*WHAT IS EXPECTED*. In the entries below, begin at the line with "Figure 2. Effect" and stop after the line with "Figure 3. Ciprofloxacin"; output those lines exactly and omit the pictures.

*STORED DATA*.
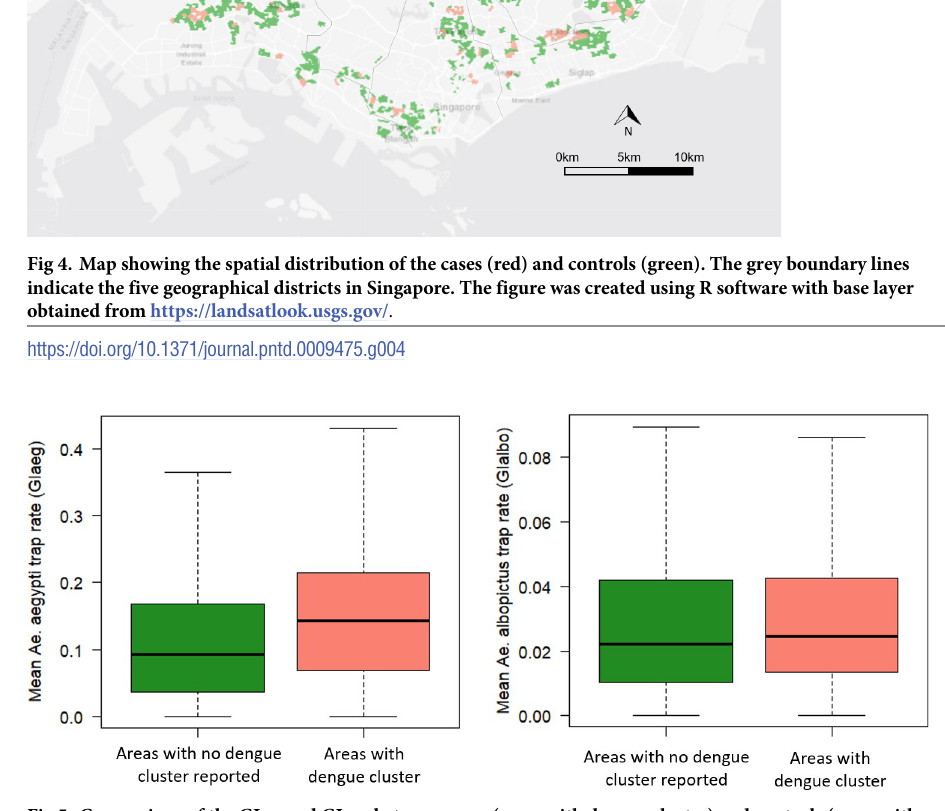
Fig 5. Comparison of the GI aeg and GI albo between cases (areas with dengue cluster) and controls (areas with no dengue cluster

--

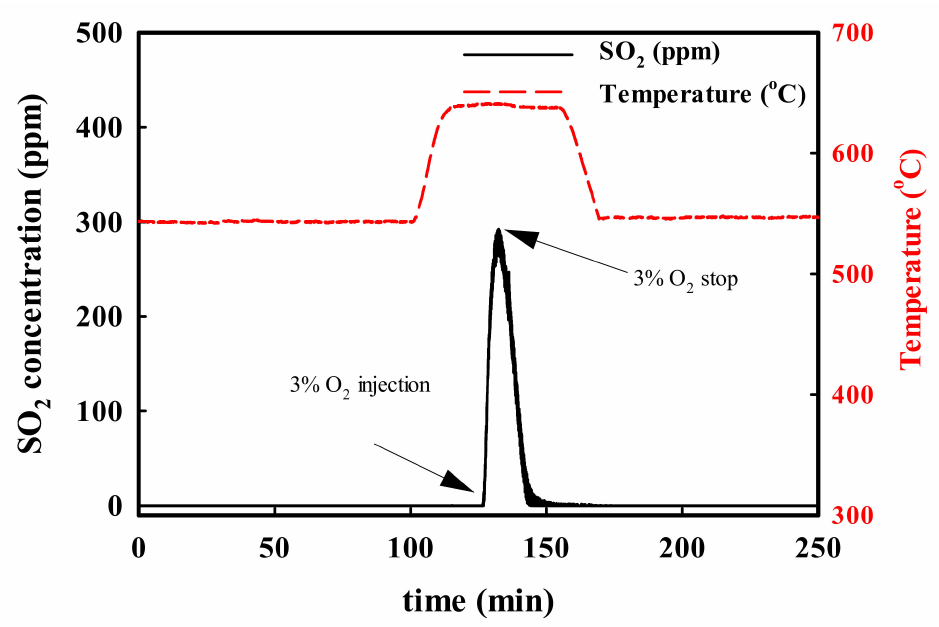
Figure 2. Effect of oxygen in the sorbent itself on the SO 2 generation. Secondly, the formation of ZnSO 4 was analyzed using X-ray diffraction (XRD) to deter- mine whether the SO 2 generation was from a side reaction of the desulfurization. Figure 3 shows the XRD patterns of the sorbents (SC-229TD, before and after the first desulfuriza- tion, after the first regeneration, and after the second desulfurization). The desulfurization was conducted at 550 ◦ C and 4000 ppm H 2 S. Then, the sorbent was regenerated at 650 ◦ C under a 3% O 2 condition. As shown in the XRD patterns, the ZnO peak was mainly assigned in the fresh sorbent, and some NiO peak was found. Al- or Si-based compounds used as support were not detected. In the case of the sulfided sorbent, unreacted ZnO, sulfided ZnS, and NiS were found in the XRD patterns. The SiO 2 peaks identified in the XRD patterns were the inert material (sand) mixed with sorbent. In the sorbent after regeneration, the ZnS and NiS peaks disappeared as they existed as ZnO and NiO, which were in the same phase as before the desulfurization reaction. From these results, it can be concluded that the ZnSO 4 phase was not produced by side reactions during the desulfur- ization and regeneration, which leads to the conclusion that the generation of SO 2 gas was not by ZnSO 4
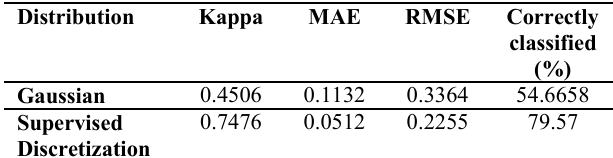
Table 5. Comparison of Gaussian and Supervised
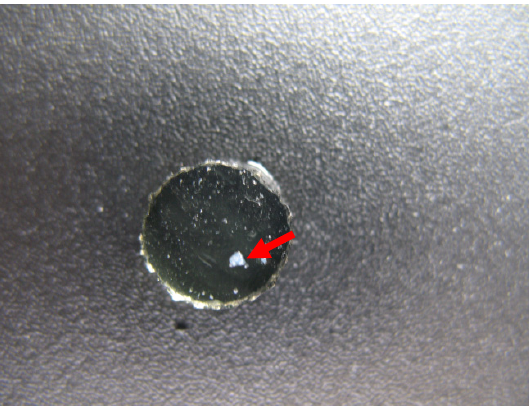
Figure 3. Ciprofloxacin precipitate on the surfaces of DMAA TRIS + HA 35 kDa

...

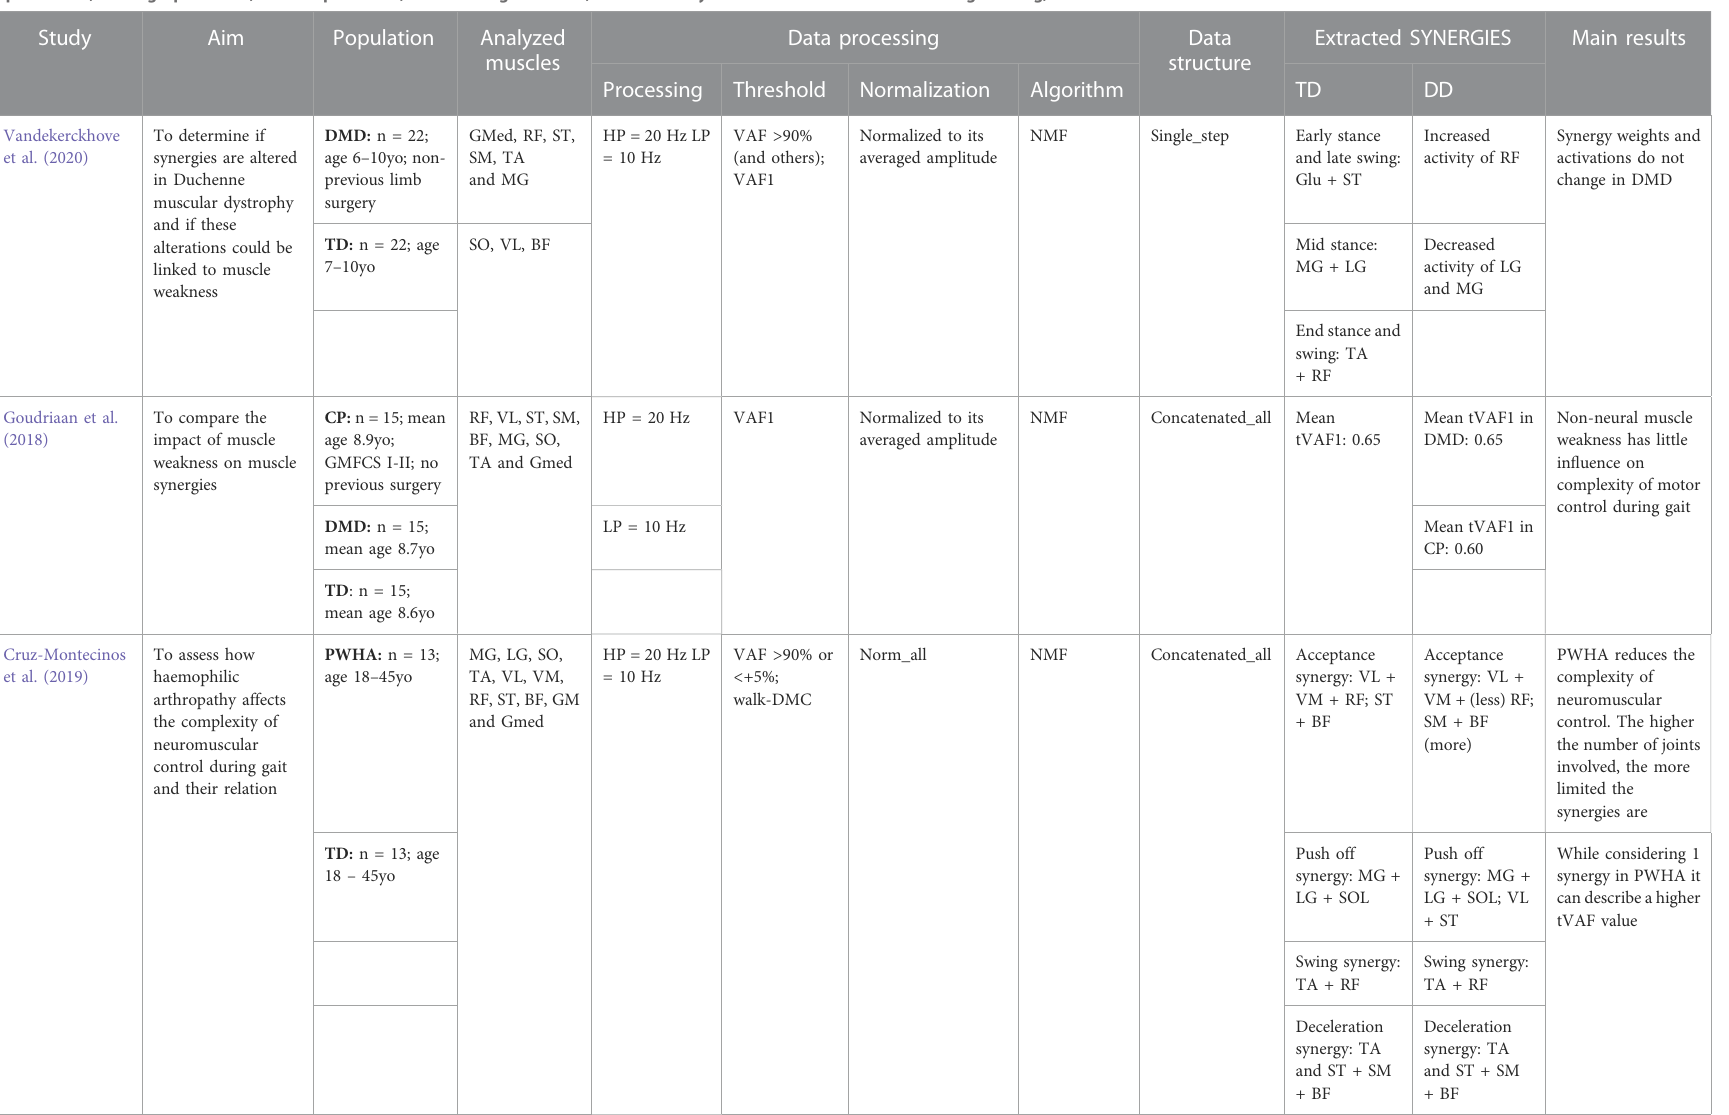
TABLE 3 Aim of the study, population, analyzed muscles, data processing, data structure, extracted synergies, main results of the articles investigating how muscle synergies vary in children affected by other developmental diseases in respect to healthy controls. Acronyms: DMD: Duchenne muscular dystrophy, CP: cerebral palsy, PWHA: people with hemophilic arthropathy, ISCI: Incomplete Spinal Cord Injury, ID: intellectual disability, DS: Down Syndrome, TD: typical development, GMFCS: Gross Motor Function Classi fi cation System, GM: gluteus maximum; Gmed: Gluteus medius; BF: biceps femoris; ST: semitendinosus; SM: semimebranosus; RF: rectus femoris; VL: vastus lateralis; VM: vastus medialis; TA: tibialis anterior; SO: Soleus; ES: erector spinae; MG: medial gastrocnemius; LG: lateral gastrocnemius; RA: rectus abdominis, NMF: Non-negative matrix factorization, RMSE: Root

*RESPONSE TO THE EXERCISE*.
Figure 2. Effect of oxygen in the sorbent itself on the SO 2 generation. Secondly, the formation of ZnSO 4 was analyzed using X-ray diffraction (XRD) to deter- mine whether the SO 2 generation was from a side reaction of the desulfurization. Figure 3 shows the XRD patterns of the sorbents (SC-229TD, before and after the first desulfuriza- tion, after the first regeneration, and after the second desulfurization). The desulfurization was conducted at 550 ◦ C and 4000 ppm H 2 S. Then, the sorbent was regenerated at 650 ◦ C under a 3% O 2 condition. As shown in the XRD patterns, the ZnO peak was mainly assigned in the fresh sorbent, and some NiO peak was found. Al- or Si-based compounds used as support were not detected. In the case of the sulfided sorbent, unreacted ZnO, sulfided ZnS, and NiS were found in the XRD patterns. The SiO 2 peaks identified in the XRD patterns were the inert material (sand) mixed with sorbent. In the sorbent after regeneration, the ZnS and NiS peaks disappeared as they existed as ZnO and NiO, which were in the same phase as before the desulfurization reaction. From these results, it can be concluded that the ZnSO 4 phase was not produced by side reactions during the desulfur- ization and regeneration, which leads to the conclusion that the generation of SO 2 gas was not by ZnSO 4
Table 5. Comparison of Gaussian and Supervised
Figure 3. Ciprofloxacin precipitate on the surfaces of DMAA TRIS + HA 35 kDa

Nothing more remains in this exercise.